Mit 14, 15 saß ich manchmal vor dem Fernseher und habe großkotzig gedacht: Sportreporterin ist der chilligste Job der Welt. Die dürfen sich das Spiel angucken, müssen danach drei Fragen stellen – und das war‘s. Heute weiß ich, dass es ganz so einfach nicht ist. Heute, mit 26, bist du Reporterin beim Streamingdienst Dazn. Was machst du anders als die Fußballreporter*innen, die man aus dem Fernsehen kennt? Grundsätzlich ist jede Reporterpersönlichkeit anders, egal, ob bei der Sportschau oder im Stream. Bei Dazn sind wir alle sehr jung, keiner über 35. Vielleicht arbeiten wir automatisch, unbewusst anders. Die Devise ist: keine große Show machen.
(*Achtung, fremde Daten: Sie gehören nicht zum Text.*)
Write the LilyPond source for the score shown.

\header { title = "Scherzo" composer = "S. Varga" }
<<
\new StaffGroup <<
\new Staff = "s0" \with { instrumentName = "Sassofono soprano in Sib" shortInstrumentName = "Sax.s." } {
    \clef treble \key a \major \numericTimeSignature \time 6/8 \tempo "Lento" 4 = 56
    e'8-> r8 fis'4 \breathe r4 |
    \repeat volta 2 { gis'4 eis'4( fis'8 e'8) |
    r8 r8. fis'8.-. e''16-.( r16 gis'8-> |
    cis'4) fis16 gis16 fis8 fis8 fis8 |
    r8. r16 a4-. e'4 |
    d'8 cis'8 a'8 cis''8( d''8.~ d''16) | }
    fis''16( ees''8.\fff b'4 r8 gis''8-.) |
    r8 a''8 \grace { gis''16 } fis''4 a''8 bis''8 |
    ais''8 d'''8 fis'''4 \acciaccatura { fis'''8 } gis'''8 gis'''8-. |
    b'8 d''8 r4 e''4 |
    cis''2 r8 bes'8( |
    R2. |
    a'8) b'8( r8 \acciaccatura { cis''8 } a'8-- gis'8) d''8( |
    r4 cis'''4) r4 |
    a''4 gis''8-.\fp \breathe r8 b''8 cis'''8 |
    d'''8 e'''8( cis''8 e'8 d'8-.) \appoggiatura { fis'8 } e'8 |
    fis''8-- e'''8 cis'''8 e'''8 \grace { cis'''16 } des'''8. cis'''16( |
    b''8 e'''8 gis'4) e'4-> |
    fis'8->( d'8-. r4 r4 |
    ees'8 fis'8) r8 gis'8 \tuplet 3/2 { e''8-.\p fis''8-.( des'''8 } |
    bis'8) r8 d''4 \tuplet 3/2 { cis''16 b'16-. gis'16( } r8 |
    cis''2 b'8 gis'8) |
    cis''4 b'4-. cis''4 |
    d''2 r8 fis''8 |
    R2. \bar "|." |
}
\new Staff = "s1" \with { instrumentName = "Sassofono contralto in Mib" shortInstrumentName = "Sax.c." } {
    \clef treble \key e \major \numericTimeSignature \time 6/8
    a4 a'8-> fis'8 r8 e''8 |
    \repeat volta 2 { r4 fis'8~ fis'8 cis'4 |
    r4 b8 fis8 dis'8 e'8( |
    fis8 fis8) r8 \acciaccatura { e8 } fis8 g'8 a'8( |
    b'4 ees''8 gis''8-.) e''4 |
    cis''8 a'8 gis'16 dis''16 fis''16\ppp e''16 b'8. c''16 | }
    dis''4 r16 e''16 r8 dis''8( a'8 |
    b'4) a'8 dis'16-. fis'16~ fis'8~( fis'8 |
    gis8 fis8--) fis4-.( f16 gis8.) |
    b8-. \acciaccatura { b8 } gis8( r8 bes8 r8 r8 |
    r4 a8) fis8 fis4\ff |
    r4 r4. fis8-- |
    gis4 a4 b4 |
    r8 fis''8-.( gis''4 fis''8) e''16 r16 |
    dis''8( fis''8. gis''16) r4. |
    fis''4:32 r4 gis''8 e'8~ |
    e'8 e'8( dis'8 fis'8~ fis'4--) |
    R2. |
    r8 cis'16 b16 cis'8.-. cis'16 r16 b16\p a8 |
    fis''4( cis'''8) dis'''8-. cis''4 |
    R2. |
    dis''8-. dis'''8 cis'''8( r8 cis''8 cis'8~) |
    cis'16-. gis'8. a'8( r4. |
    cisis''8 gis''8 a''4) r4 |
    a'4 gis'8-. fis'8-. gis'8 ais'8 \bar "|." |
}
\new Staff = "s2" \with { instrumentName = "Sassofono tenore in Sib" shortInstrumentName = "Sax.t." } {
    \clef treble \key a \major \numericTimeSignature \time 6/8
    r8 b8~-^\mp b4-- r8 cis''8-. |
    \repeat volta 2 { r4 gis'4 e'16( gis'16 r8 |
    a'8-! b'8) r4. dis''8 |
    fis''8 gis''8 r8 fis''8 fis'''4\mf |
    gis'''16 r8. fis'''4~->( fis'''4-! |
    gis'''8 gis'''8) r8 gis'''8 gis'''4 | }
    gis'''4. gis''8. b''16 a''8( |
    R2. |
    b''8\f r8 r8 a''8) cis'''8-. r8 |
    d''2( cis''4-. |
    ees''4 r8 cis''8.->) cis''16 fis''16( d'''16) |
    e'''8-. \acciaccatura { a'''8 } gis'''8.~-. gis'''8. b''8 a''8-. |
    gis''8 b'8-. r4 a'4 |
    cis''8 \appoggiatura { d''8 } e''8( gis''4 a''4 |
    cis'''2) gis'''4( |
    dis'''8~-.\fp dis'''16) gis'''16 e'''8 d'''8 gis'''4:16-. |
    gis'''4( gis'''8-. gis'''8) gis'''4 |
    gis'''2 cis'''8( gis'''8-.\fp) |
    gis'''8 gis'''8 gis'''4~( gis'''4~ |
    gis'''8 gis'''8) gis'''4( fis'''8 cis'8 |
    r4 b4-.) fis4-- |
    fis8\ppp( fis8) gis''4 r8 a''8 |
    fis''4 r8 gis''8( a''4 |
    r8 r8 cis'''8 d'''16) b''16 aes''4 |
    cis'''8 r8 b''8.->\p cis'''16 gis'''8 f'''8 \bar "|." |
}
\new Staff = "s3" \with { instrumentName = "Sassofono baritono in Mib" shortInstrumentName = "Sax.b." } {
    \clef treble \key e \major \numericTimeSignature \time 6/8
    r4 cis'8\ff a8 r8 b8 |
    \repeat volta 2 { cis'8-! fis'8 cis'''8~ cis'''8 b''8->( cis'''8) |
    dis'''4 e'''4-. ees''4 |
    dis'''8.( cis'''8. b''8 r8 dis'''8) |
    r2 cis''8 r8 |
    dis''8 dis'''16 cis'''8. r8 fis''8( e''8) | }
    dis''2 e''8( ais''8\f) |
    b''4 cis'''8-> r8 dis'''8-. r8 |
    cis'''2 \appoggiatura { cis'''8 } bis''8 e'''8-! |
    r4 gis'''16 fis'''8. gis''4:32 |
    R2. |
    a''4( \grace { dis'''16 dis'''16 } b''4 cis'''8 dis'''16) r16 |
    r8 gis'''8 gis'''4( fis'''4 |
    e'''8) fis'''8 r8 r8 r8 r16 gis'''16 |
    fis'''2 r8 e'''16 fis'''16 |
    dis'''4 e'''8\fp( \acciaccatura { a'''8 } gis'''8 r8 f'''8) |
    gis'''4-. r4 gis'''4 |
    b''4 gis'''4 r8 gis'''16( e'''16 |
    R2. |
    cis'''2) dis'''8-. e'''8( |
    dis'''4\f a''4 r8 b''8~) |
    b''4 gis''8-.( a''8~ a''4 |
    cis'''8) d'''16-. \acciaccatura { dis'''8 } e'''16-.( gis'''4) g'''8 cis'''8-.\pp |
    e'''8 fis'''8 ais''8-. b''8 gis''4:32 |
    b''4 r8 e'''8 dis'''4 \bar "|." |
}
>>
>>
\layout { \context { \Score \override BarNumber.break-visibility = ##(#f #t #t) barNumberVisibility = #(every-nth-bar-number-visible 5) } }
Wir fahren nicht zu einem Fußballspiel, um zu zeigen, was wir für coole Typen sind. Wir rücken den Sport in den Vordergrund und die Geschichten, die er schreibt. Unter dem Schirm ist alles erlaubt. Neben deinem Job bei Dazn hast du für die Fußballplattform Fums das Interview-Format Box2Box etabliert. Für klassische Sportschau-Fans: Wie läuft das ab? Ich starte mit dem Fums-Account ein Live-Video auf Instagram, moderiere den Spieler oder die Spielerin kurz an und hole den oder die dann dazu. Dann teilt sich der Screen, in der oberen Box bin ich, unten mein Gegenüber, wie bei einem Videoanruf. Wir machen keine klassische Spielanalyse, kein Post-MatchInterview. Wir sind einfach zwei Menschen, die sich unterhalten. Das
140 · turi2 edition #11 · Fußball
kann mal ein sportlicheres Gespräch sein, mal ein privateres. Es gibt keine Vorschriften. Du hast da auch Bundesliga-Profis wie Nils Petersen vor der Smartphone-Kamera. Wie erlebst du die Spieler*innen dabei? Ich interviewe sie in den verschiedensten Situationen. Eine Spielerin war währenddessen im Tierpark, andere sitzen zu Hause auf der Couch oder im Hotelzimmer, weil am nächsten Tag ein wichtiges Spiel ansteht. In jedem Fall sind sie in einer selbst gewählten, für sie vertrauten Umgebung, haben keine Leute um sich, kein Set mit Lichtern, Klappe, Kamera. Das ist etwas komplett Natürliches, eine entspannte Situation. Die meisten haben direkt Lust auf das Format, weil es für sie unkompliziert ist: Am Handy sind wir ja sowieso alle die ganze Zeit, niemand dreht Schnittbilder oder gibt Anweisungen. Nach drei, vier Fragen ist man warm miteinander. Wie sind die Interviews für dich? Eigentlich super entspannt – ich habe ja den gleichen Heimvorteil. Die größte Herausforderung ist die Technik. Da gibt es so viel, das ich nicht kontrollieren kann: Die Internetverbindung ist schlecht, das Zuschalten klappt nicht, mein Interviewpartner ist plötzlich weg. Einmal hat während des Interviews meine Mutter angerufen. Wie beeinflussen Rückmeldungen aus der Community deine Arbeit? Ich glaube, sachliche, konstruktive Kritik nimmt sich jeder zu Herzen.